On 10/12/2015 01:58 PM, tony duell wrote:
This may be forgotten knowledge - or perhaps more likely, something that
was never known in the first place - but are there any typical failure
modes of ST506/412-type drives (beyond the obvious mechanical damage
between heads and platters)?
For the genuine original ST506 ST412, etc there is a very annoying failure of the
hall effect device in the spindle motor. Annoying becuase the motor is on the
outside of the HDA, but it is impossible to get to the hall device to replace it.
In this particular instance, I've got an IBM
0665 30MB drive in a Compaq
which spins up, bounces the heads around a little, then causes the machine
to issue a fixed disk failure at boot time. This is an embedded servo drive
with a voice coil, not a stepper type. Oddly enough, it passes Compaq
I am sure you know this, but there were ST412-interfaced drives with a
separate servo surface.
I knew that once... it had decided to leave my brain, however :-) I
suppose this drive is probably old enough that it does indeed have a
separate servo surface; the embedded kind doubtless came a little later.
diag's
spare cylinder read/write tests, but fails the seek test.
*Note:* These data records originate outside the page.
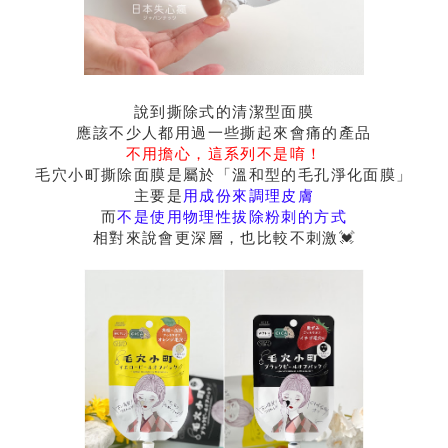
說到撕除式的清潔型面膜
應該不少人都用過一些撕起來會痛的產品
不用擔心，這系列不是唷！
毛穴小町撕除面膜是屬於「溫和型的毛孔淨化面膜」
主要是
用成份來調理皮膚
而
不是使用物理性拔除粉刺的方式
相對來說會更深層，也比較不刺激💓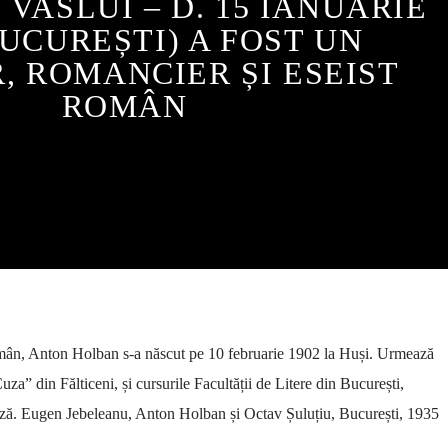
, VASLUI – D. 15 IANUARIE
BUCUREȘTI) A FOST UN
R, ROMANCIER ȘI ESEIST
ROMÂN
român, Anton Holban s-a născut pe 10 februarie 1902 la Huși. Urmează
uza” din Fălticeni, și cursurile Facultății de Litere din București,
nceză. Eugen Jebeleanu, Anton Holban și Octav Șuluțiu, București, 1935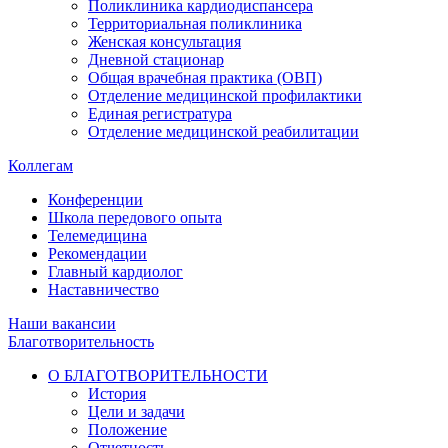
Поликлиника кардиодиспансера
Территориальная поликлиника
Женская консультация
Дневной стационар
Общая врачебная практика (ОВП)
Отделение медицинской профилактики
Единая регистратура
Отделение медицинской реабилитации
Коллегам
Конференции
Школа передового опыта
Телемедицина
Рекомендации
Главный кардиолог
Наставничество
Наши вакансии
Благотворительность
О БЛАГОТВОРИТЕЛЬНОСТИ
История
Цели и задачи
Положение
Отчетность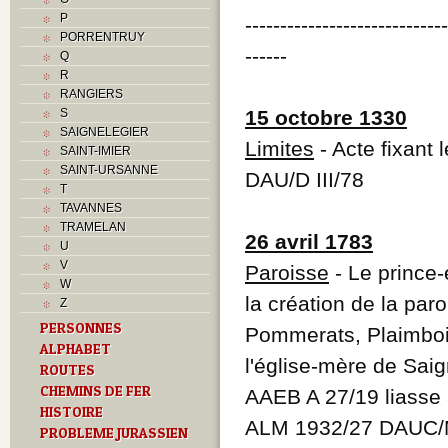
P
----------------------------
PORRENTRUY
------
Q
R
RANGIERS
S
15 octobre 1330
SAIGNELEGIER
Limites
- Acte fixant 
SAINT-IMIER
SAINT-URSANNE
DAU/D III/78
T
TAVANNES
TRAMELAN
26 avril 1783
U
V
Paroisse
- Le prince
W
la création de la p
Z
PERSONNES
Pommerats, Plaimbois
ALPHABET
l'église-mère de Saig
ROUTES
CHEMINS DE FER
AAEB A 27/19 liasse
HISTOIRE
ALM 1932/27 DAUC
PROBLEME JURASSIEN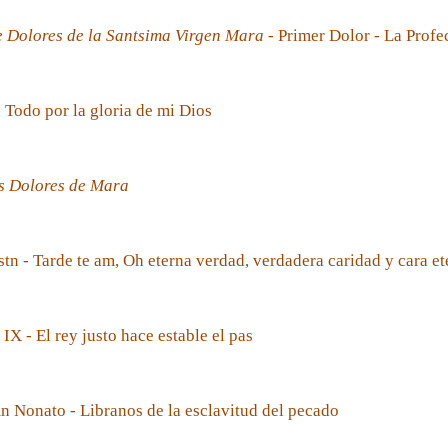
e Dolores de la Santsima Virgen Mara
- Primer Dolor - La Prof
- Todo por la gloria de mi Dios
s Dolores de Mara
tn - Tarde te am, Oh eterna verdad, verdadera caridad y cara et
 IX - El rey justo hace estable el pas
 Nonato - Libranos de la esclavitud del pecado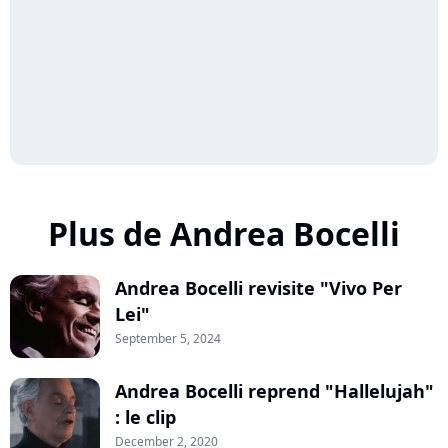
Plus de Andrea Bocelli
Andrea Bocelli revisite "Vivo Per
Lei"
September 5, 2024
Andrea Bocelli reprend "Hallelujah"
: le clip
December 2, 2020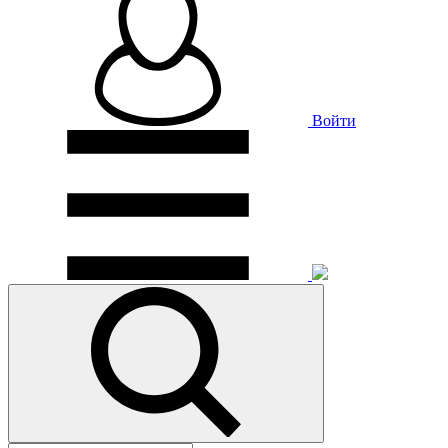
Войти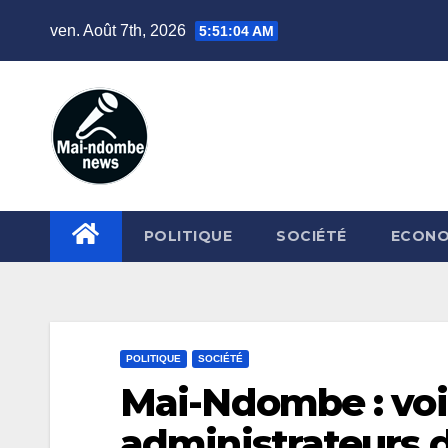
Skip
ven. Août 7th, 2026
5:51:05 AM
to
content
POLITIQUE
SOCIÉTÉ
ECONO
POLITIQUE
SOCIÉTÉ
Mai-Ndombe : voi
administrateurs d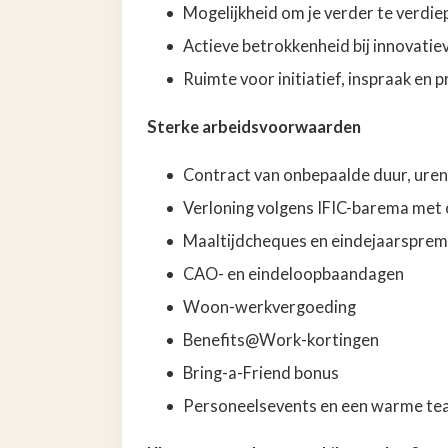
Mogelijkheid om je verder te verdiep
Actieve betrokkenheid bij innovati
Ruimte voor initiatief, inspraak en 
Sterke arbeidsvoorwaarden
Contract van onbepaalde duur, uren
Verloning volgens IFIC-barema met 
Maaltijdcheques en eindejaarsprem
CAO- en eindeloopbaandagen
Woon-werkvergoeding
Benefits@Work-kortingen
Bring-a-Friend bonus
Personeelsevents en een warme te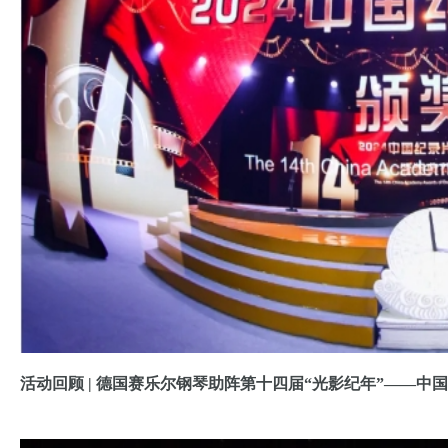
活动回顾 | 德国赛乐尔钢琴助阵第十四届“光影纪年”——中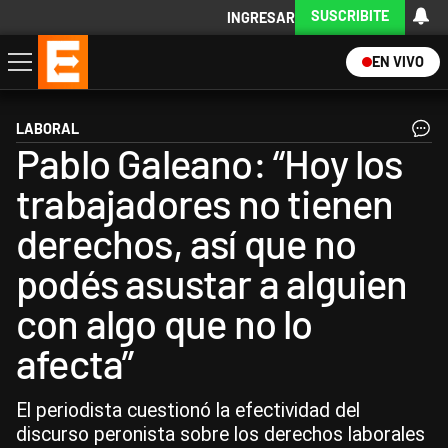
SUSCRIBITE
INGRESAR
EN VIVO
Economía
Política
Internacional
Actualidad
Descargá la App
LABORAL
Pablo Galeano: “Hoy los
trabajadores no tienen
derechos, así que no
podés asustar a alguien
con algo que no lo
afecta”
El periodista cuestionó la efectividad del
discurso peronista sobre los derechos laborales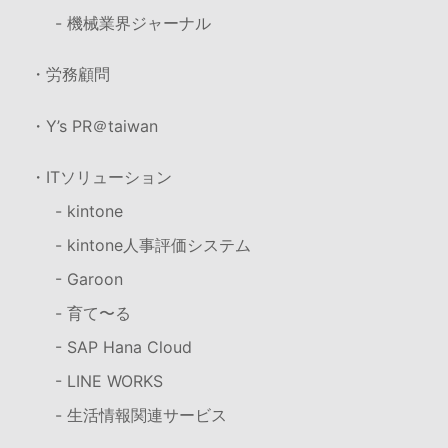
- 機械業界ジャーナル
・労務顧問
・Y’s PR＠taiwan
・ITソリューション
- kintone
- kintone人事評価システム
- Garoon
- 育て〜る
- SAP Hana Cloud
- LINE WORKS
- 生活情報関連サービス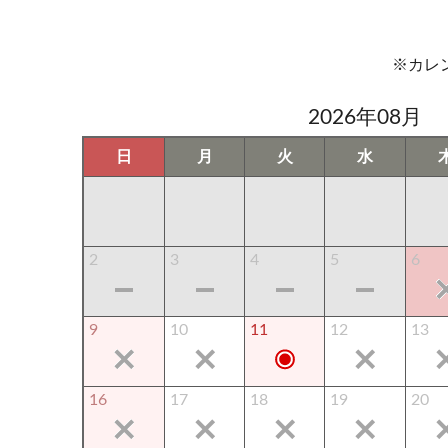
※カレ
2026年08月
日
月
火
水
2
3
4
5
6
9
10
11
12
13
16
17
18
19
20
I've not
tried a LLF yet because I was interested in trying to salvage whatever data
My first guess is that it is losing the servo signal at some point. Possibly
due to platter damage. Do you get any nasty noises as the heads fly to one
side or the other and then re-seek to the right track?
No, it sounds reasonably happy - no nasty grinding or screeching noises
that often go with head damage.
Do these kinds of drives suffer from information disappearing over time?
Not corruption as such, but the stored signal simply weakening?